Os dias foram passando e as discussões tornaram-se mais frequentes. A Ana ameaçou cortar relações com a mãe se ela avançasse com o casamento. O Miguel começou a chegar mais tarde do trabalho para evitar conversas incómodas. Eu sentia-me cada vez mais sozinha naquela casa cheia de gente.

Uma tarde, enquanto arrumava os brinquedos do Pedro, ouvi-o perguntar:

— Mãe, porque é que a avó está triste?

Ajoelhei-me ao lado dele e tentei explicar:

— Porque às vezes as pessoas não percebem quando alguém quer ser feliz outra vez…

Ele ficou pensativo e depois disse:

— Eu gosto do senhor Álvaro. Ele conta piadas engraçadas.

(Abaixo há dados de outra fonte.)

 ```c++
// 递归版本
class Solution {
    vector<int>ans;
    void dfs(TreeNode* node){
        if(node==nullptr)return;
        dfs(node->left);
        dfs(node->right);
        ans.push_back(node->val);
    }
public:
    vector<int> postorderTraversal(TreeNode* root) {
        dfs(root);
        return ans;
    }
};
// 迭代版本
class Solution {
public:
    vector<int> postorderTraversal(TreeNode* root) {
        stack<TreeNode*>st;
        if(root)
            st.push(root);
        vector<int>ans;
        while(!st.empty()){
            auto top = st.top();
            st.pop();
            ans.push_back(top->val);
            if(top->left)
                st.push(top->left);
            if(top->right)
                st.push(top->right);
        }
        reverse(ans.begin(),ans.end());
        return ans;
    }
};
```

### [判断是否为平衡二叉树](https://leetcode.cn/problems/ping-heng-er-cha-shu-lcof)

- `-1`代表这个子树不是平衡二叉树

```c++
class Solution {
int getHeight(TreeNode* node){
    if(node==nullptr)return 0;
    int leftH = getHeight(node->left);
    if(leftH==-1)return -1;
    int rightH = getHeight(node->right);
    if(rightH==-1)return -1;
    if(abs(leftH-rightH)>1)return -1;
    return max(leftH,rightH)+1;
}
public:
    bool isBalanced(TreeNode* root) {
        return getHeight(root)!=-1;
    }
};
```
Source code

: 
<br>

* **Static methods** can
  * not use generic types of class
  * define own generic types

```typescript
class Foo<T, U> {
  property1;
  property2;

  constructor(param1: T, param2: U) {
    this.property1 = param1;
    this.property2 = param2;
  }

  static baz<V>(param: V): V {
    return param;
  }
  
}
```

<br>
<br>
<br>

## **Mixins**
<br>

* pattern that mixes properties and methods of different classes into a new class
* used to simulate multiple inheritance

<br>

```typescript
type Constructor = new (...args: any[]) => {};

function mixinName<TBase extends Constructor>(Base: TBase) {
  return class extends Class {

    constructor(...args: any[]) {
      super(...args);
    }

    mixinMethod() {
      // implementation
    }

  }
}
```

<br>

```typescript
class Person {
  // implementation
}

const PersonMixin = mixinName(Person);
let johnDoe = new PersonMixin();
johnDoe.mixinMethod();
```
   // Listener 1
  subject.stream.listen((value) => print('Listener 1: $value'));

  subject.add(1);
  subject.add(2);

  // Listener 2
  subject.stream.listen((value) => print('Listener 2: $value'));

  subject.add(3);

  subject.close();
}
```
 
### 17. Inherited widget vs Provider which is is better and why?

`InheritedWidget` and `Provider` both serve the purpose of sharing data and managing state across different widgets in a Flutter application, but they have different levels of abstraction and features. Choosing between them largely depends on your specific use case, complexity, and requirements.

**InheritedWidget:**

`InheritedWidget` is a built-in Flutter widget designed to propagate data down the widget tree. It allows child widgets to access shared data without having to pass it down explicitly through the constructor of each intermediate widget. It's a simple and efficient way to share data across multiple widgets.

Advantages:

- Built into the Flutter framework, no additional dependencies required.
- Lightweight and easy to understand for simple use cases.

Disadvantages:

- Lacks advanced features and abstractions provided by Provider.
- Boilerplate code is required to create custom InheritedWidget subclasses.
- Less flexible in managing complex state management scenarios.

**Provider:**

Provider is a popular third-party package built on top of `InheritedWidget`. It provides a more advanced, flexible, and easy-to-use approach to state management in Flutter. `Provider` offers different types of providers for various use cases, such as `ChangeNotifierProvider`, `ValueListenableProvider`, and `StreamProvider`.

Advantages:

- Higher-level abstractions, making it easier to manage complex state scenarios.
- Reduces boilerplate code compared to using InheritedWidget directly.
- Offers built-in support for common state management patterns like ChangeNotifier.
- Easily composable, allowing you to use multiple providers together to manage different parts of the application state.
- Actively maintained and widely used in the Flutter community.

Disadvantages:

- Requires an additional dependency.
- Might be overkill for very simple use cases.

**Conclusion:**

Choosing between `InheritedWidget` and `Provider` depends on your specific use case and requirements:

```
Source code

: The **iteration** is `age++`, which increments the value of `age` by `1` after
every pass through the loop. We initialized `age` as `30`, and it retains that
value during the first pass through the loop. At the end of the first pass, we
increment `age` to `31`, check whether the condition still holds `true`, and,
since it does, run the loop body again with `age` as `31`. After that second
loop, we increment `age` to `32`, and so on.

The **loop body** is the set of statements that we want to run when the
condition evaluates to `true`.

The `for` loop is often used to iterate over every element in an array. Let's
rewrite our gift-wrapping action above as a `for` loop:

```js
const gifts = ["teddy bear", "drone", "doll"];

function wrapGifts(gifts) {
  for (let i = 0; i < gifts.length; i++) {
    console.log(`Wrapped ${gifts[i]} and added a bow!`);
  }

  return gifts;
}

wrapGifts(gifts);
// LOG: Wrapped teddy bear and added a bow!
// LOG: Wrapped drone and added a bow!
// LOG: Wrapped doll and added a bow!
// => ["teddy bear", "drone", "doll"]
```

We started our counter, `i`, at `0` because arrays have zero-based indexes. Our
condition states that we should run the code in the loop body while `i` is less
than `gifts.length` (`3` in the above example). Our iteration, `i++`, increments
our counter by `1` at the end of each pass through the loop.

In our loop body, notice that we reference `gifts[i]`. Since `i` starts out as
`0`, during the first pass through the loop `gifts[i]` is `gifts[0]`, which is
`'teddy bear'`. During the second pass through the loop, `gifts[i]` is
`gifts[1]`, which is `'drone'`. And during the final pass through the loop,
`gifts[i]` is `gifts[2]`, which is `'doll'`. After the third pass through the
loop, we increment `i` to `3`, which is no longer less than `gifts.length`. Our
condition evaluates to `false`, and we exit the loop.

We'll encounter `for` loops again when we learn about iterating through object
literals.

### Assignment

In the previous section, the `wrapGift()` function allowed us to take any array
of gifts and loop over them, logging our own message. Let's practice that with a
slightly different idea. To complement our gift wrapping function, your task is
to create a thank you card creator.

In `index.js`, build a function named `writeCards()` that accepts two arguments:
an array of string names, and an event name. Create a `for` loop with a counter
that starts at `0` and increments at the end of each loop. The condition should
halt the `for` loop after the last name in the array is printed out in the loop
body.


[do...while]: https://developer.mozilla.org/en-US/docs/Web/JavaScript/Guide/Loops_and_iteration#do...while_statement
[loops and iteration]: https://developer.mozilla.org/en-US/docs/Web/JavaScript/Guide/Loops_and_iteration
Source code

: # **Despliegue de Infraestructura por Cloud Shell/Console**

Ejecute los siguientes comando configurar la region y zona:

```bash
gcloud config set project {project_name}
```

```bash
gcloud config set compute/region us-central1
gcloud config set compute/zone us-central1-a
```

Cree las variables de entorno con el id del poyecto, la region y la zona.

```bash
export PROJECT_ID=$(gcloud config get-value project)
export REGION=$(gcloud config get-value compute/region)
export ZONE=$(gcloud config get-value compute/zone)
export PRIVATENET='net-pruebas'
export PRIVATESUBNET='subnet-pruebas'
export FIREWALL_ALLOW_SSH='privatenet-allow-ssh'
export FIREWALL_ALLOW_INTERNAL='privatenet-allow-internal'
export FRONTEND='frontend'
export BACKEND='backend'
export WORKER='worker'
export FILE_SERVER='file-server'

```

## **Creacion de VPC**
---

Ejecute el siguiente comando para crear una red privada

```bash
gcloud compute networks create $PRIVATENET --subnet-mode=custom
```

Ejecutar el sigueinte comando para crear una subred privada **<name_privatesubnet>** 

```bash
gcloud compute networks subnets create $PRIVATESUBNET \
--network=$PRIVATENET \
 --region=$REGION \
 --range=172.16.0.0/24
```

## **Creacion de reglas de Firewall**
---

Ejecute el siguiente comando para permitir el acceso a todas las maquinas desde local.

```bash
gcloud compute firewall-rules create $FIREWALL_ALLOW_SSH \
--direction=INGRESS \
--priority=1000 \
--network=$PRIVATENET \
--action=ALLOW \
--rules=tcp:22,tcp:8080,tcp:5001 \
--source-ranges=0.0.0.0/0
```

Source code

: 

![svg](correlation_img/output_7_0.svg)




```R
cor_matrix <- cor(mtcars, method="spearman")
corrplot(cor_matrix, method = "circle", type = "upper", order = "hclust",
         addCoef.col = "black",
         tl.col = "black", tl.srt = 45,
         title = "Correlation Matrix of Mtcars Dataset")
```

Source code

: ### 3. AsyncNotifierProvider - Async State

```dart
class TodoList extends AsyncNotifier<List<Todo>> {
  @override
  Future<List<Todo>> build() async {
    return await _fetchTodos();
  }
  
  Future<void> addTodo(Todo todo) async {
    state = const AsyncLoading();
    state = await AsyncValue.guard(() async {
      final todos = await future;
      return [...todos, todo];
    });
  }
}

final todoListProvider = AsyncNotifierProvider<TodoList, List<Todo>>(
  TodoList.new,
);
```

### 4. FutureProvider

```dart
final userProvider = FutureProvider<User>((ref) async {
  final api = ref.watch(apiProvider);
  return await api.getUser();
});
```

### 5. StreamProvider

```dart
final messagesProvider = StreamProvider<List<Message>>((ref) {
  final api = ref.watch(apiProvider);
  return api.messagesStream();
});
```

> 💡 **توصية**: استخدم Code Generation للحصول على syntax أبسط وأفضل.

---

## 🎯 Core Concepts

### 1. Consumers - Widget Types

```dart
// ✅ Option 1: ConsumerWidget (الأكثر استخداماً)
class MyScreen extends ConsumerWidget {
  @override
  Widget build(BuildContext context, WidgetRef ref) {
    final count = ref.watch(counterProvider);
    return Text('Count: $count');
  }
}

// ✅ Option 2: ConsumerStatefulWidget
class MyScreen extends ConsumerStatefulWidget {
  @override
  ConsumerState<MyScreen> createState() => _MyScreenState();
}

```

Sorri-lhe e abracei-o com força.

No domingo seguinte, Dona Teresa convidou toda a família para um almoço em casa dela. O ambiente estava tenso; ninguém sabia bem como agir. O senhor Álvaro apareceu com um bolo caseiro e um sorriso tímido.

Durante a refeição, foi o Pedro quem quebrou o gelo:

— Avó, quando é que posso ir brincar à casa do senhor Álvaro?

Todos riram nervosamente. Dona Teresa olhou para mim agradecida.

Depois do almoço, fui ter com a Ana à varanda.

— Não achas que já chega? — perguntei-lhe baixinho. — Ela está viva… Merece ser feliz.

A Ana olhou para mim com raiva e tristeza misturadas.

— Tu não percebes! Ela era tudo para o pai…

— E agora é tudo para ela própria — respondi suavemente.

Aos poucos, as coisas começaram a mudar. O Miguel aceitou falar com o senhor Álvaro; a Ana começou a aparecer mais vezes em casa da mãe; até eu senti um alívio ao ver que podíamos voltar a rir juntos à mesa.

No dia do casamento, Dona Teresa estava radiante. Vestida de azul claro, parecia ter rejuvenescido dez anos. O senhor Álvaro não conseguia parar de sorrir. O Pedro levou as alianças e fez todos rirem ao tropeçar no tapete da igreja.

No final da cerimónia, abracei o Miguel e sussurrei-lhe ao ouvido:

— Vês? Ninguém foi esquecido…

Ele sorriu-me finalmente e apertou-me contra si.

Agora, quando olho para trás, percebo como foi difícil aceitar que as pessoas mudam e seguem em frente — mesmo quando isso nos dói. Mas será que alguma vez estamos preparados para ver quem amamos recomeçar? Ou será esse o verdadeiro teste do amor?